→ **TASK DESCRIPTION**
From the entries that follow, report every line in which "style" occurs.

→ **DATA FOR PROCESSING**
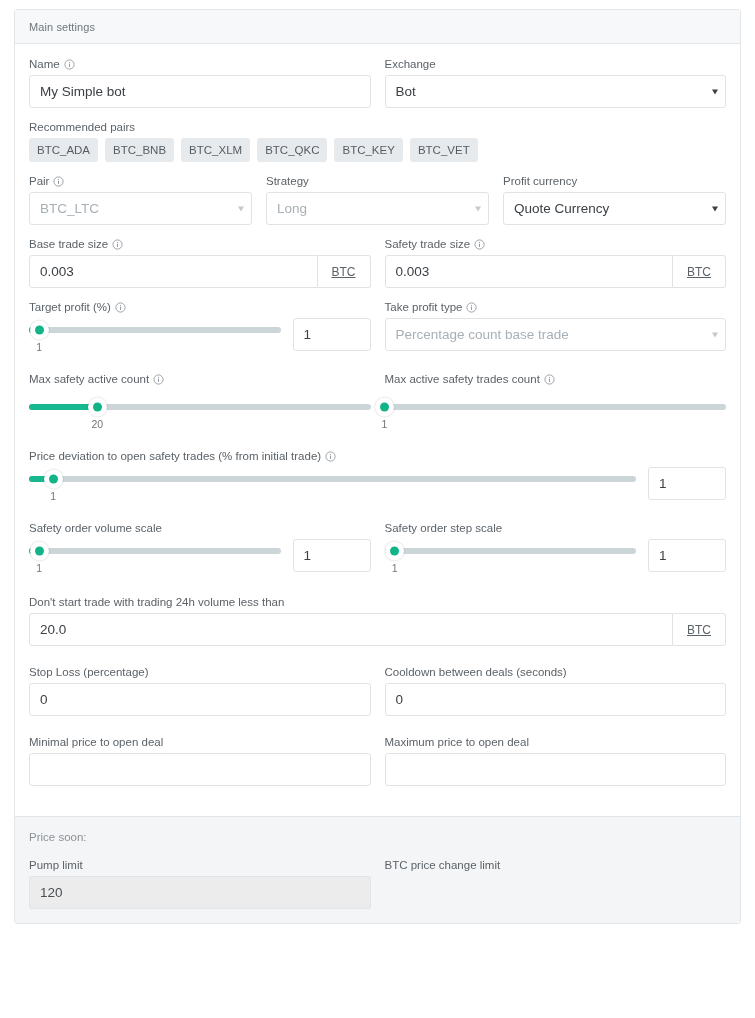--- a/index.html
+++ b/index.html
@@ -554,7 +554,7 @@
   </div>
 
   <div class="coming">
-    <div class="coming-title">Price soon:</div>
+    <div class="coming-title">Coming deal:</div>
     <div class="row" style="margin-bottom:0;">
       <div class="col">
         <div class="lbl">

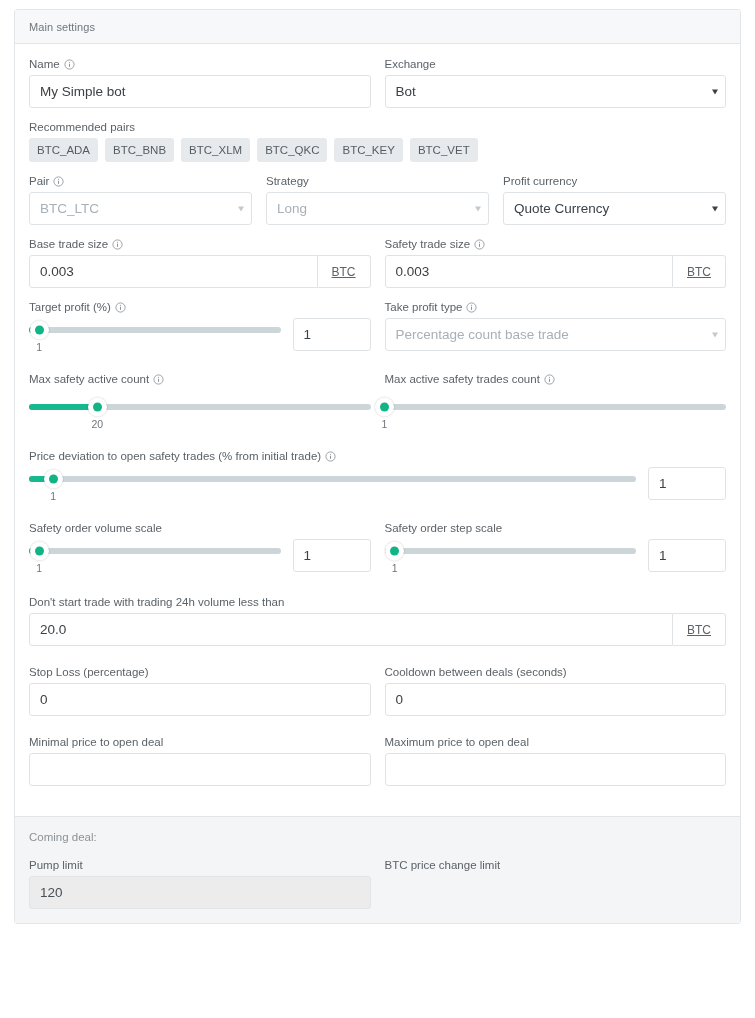--- a/index.html
+++ b/index.html
@@ -566,6 +566,7 @@
         <div class="lbl">
           <span>BTC price change limit</span>
         </div>
+        <input class="field is-disabled" disabled="" value="50" style="">
       </div>
     </div>
   </div>

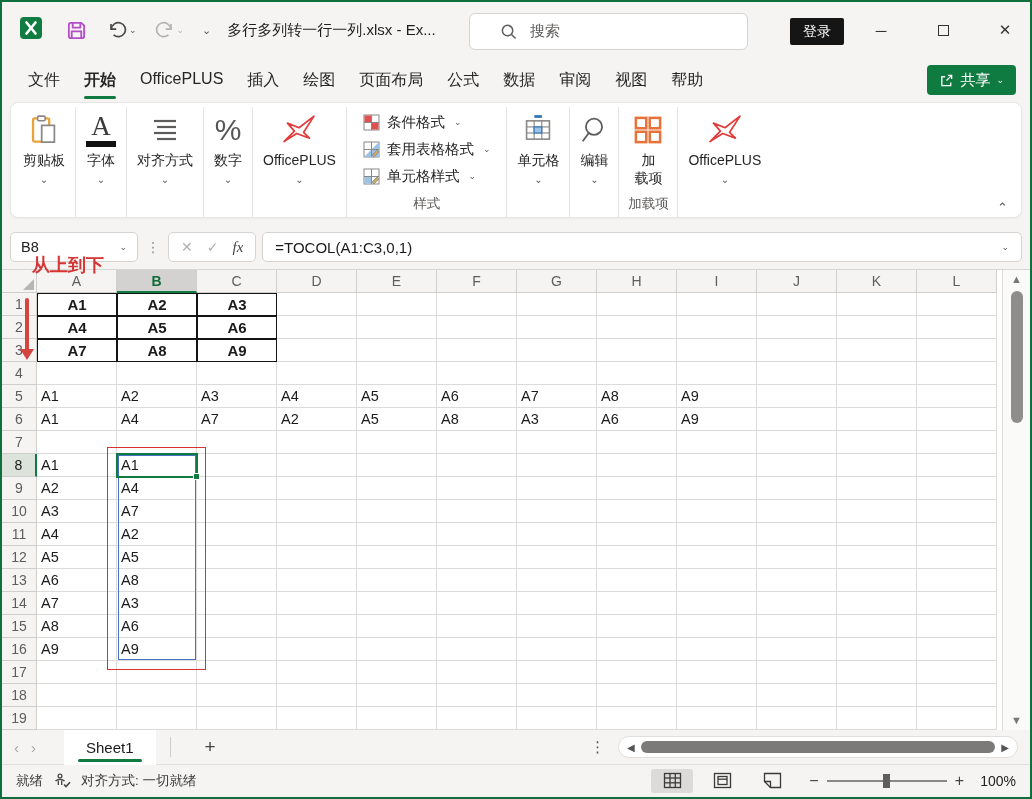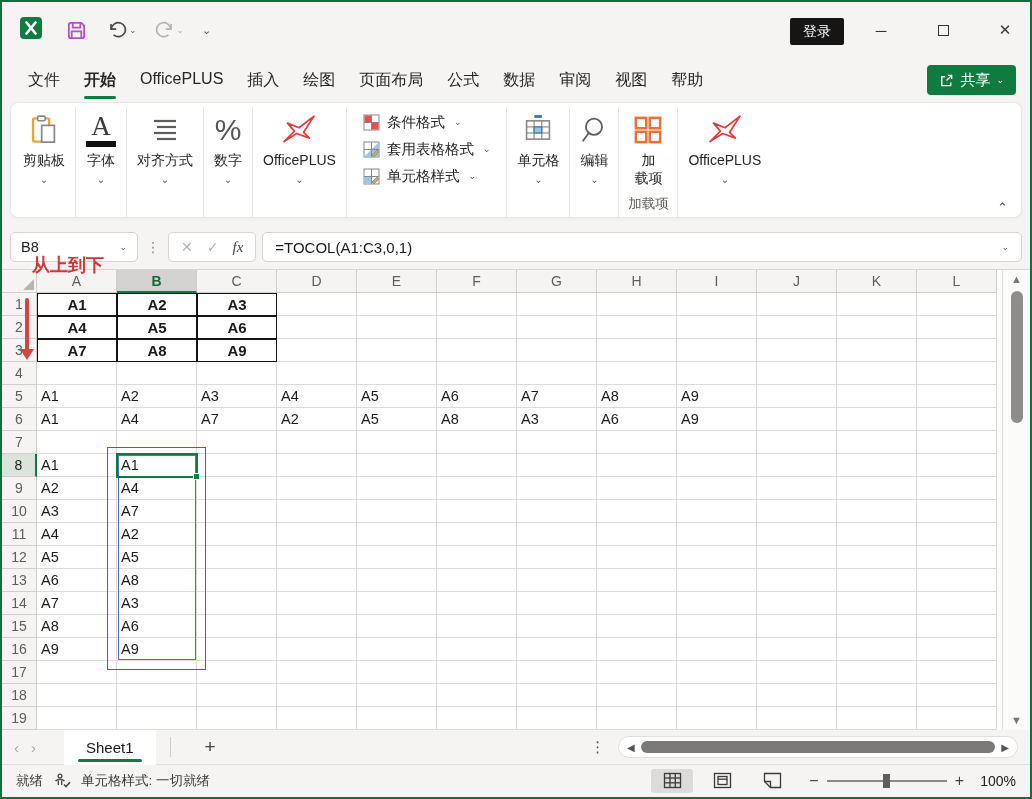--- a/index.html
+++ b/index.html
@@ -162,6 +162,7 @@
       </span>
       <span class="chev" style="margin-left:8px; font-size:11px;">⌄</span>
     </div>
+    <span class="title-text">多行多列转一行一列.xlsx  -  Ex...</span>
 
 
     <div class="signin">登录</div>

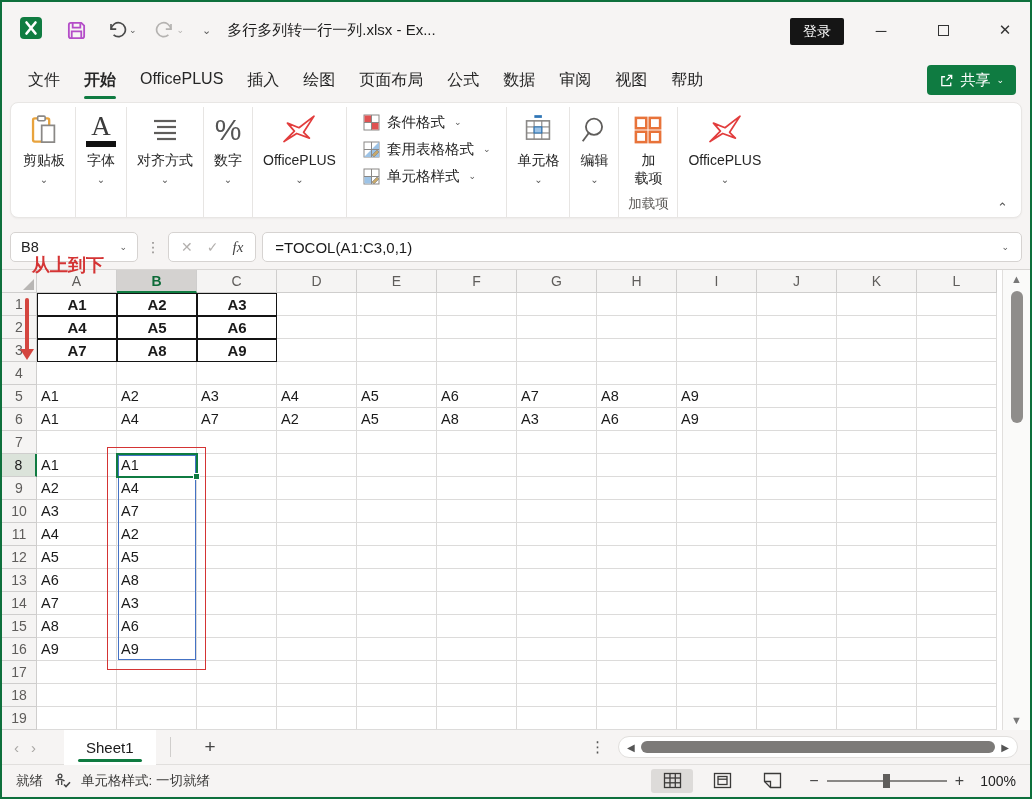--- a/index.html
+++ b/index.html
@@ -164,6 +164,13 @@
     </div>
     <span class="title-text">多行多列转一行一列.xlsx  -  Ex...</span>
 
+    <div class="searchbox">
+      <svg style="position:absolute; left:30px;" width="17" height="17" viewBox="0 0 18 18" fill="none" stroke="#605e5c" stroke-width="1.6">
+          <circle cx="8" cy="8" r="5.5"></circle>
+          <line x1="12.2" y1="12.2" x2="16.5" y2="16.5"></line>
+        </svg>
+      <span>搜索</span>
+    </div>
 
     <div class="signin">登录</div>
     <div class="wctl min">─</div>

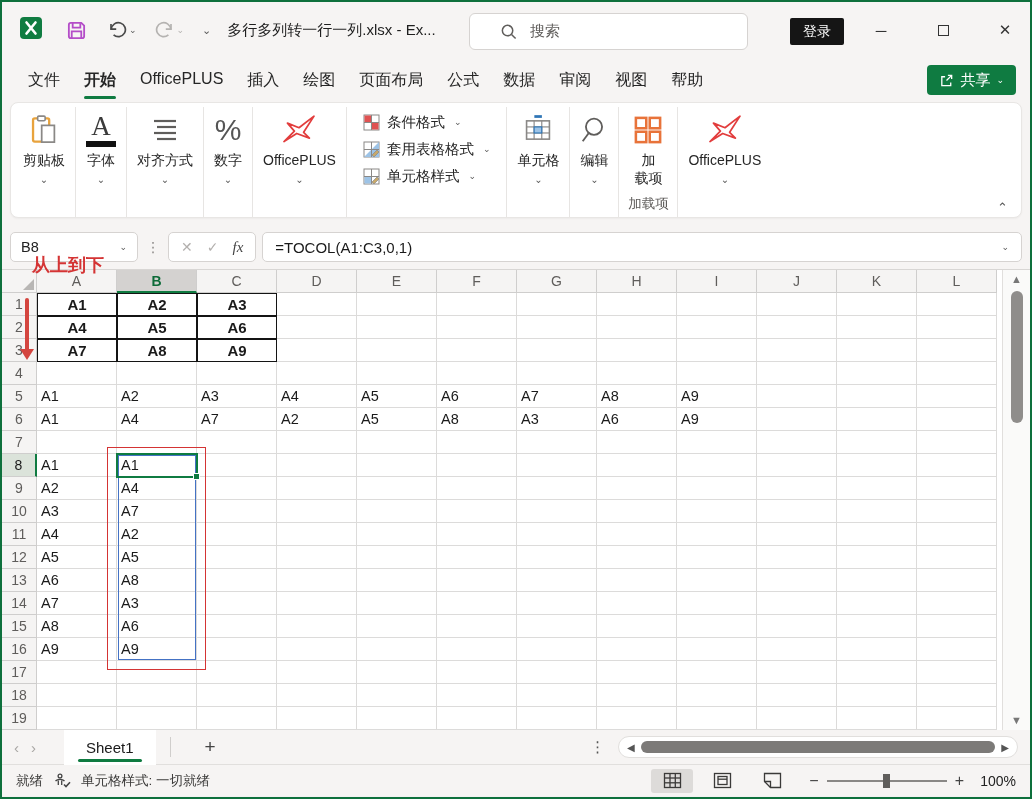--- a/index.html
+++ b/index.html
@@ -294,6 +294,7 @@
           <span>单元格样式</span>
           <span class="chev">⌄</span>
         </div>
+        <div class="grp-label">样式</div>
       </div>
 
       <div class="rgroup">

→ **SOLUTION TO THE EXERCISE**
     <div class="row" style="margin-bottom:0;">
+        <input class="field is-disabled" disabled="" value="50" style="">
       <span class="chev" style="margin-left:8px; font-size:11px;">⌄</span>
+      <svg style="position:absolute; left:30px;" width="17" height="17" viewBox="0 0 18 18" fill="none" stroke="#605e5c" stroke-width="1.6">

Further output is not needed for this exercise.